----- Data for this task -----

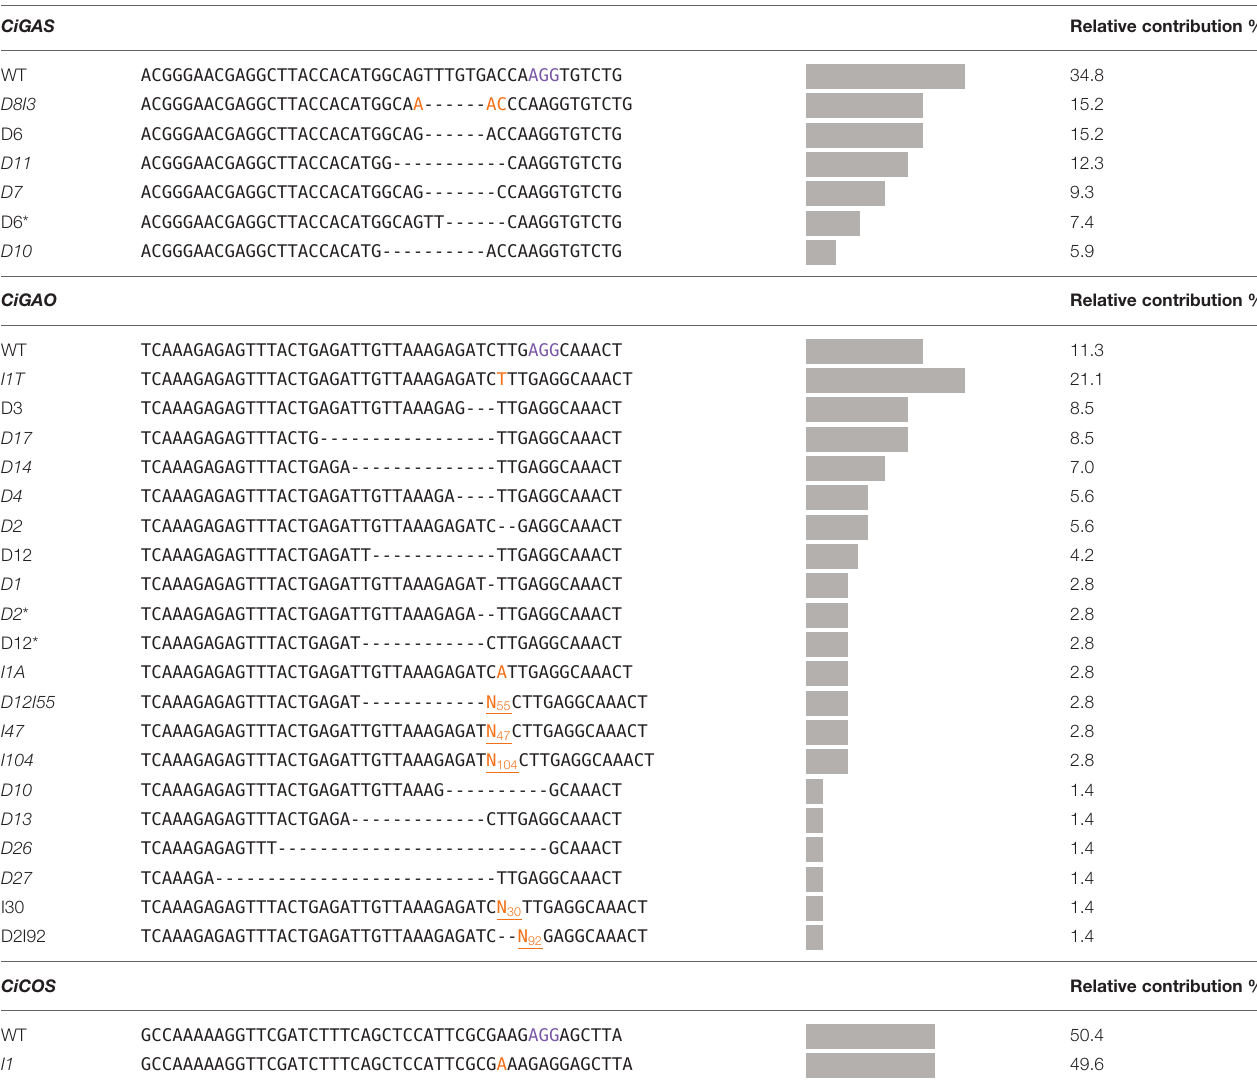
TABLE 7 | Overview of the mutation types and relative contribution of each mutation type in the plants transfected with pCDB-Cas9 vector targeting CiGAS , CiGAO , and CiCOS .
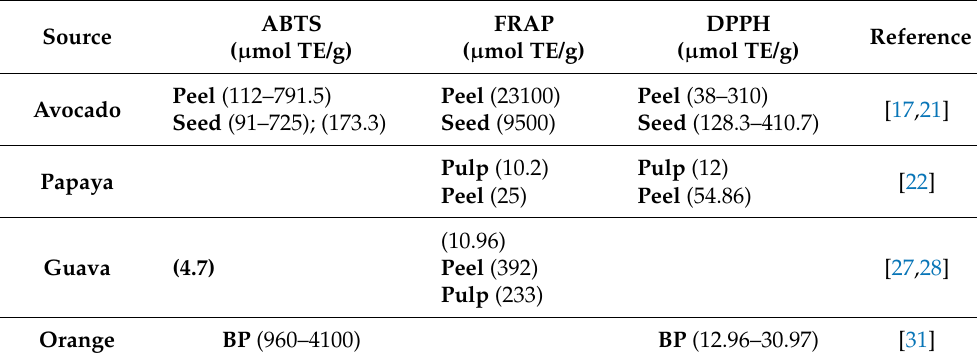
Table 2. Antioxidant activities of fruit pulp, byproducts, and dietary fiber concentrates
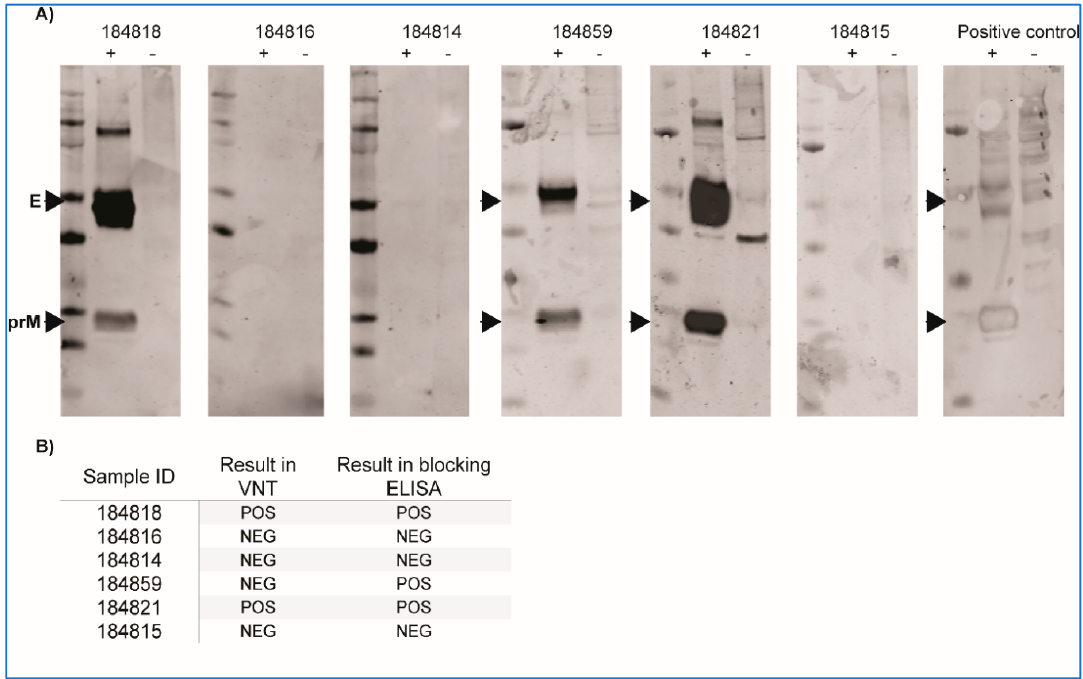
Figure 1. Antibody responses in farmed saltwater crocodiles with (184818, 184821) and without “pix” skin lesions. ( A ) Western blot using serum samples from crocodiles presenting with skin lesions and lesion-free animals from the same farm were used to probe WNV KUN (strain MRM61C) cell lysate ( + ) or mock-infected cell lysate ( − ). Signal for envelope (E) and pre-membrane (prM) proteins are observed at approximate molecular weights of 50 and 20 kDa, respectively. WNV KUN -reactive horse serum was used as positive control. ( B ) Reactivity of the same serum samples in virus neutralisation test (VNT) and blocking ELISA. POS—positive, NEG—negative.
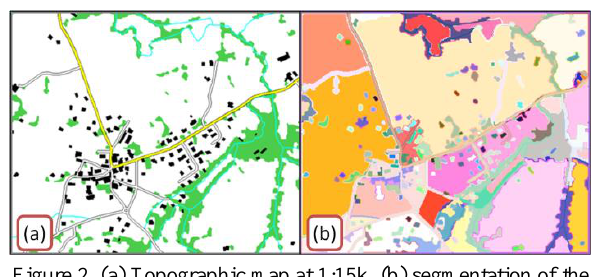
Figure 2. (a) Topographic map at 1:15k. (b) segmentation of the map (a random color is assigned to each object) When the segmentation threshold k increases, the number of segmented objects decreases and Bravo and Farid (2008) identified that it fitted with a power law (Equation 3) whose constant increases in cluttered images. This constant is then used as a measure of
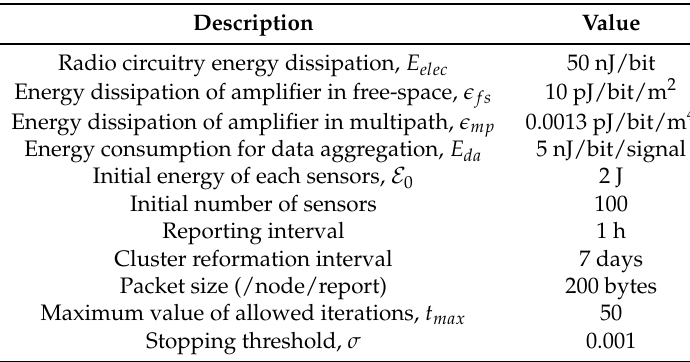
Table 1. Simulation Parameters.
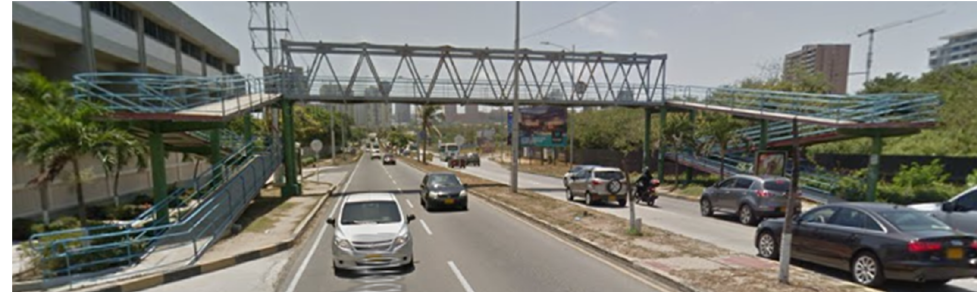
Figure 3. General view for the pedestrian bridges; Warren-type truss (Sagrado).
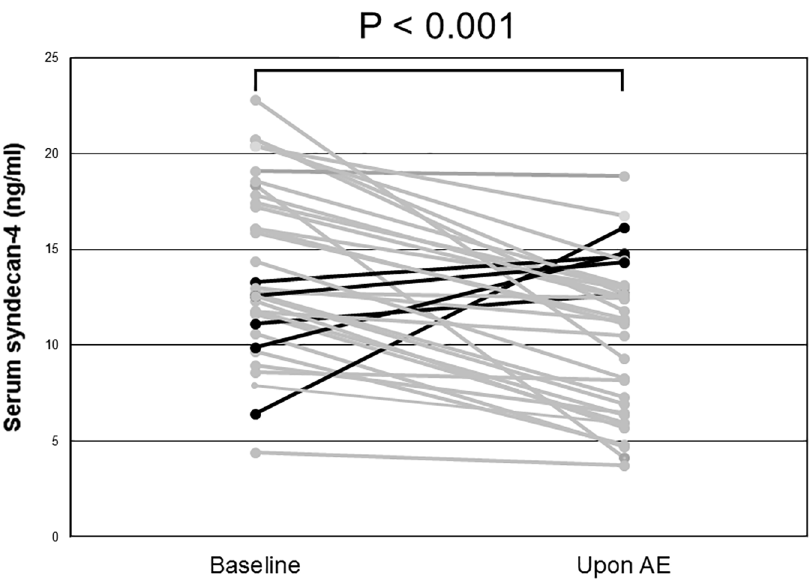
Fig 2. Changes in serum syndecan-4 levels of IIP patients before and upon AE. Serum syndecan-4 levels were comparedin the same patients for whom analysiswas possibleduringstability and upon acute exacerbation (n = 34). Serum syndecan-4levels were significantly lower duringAE than in the stable phase. AE: acute exacerbation. Wilcoxon’ssigned-rank test was used for statistical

-----

**About this exercise:**
State the number of lines holding the word "each" in the listing. Add nothing else.

**Answer to this task:**
2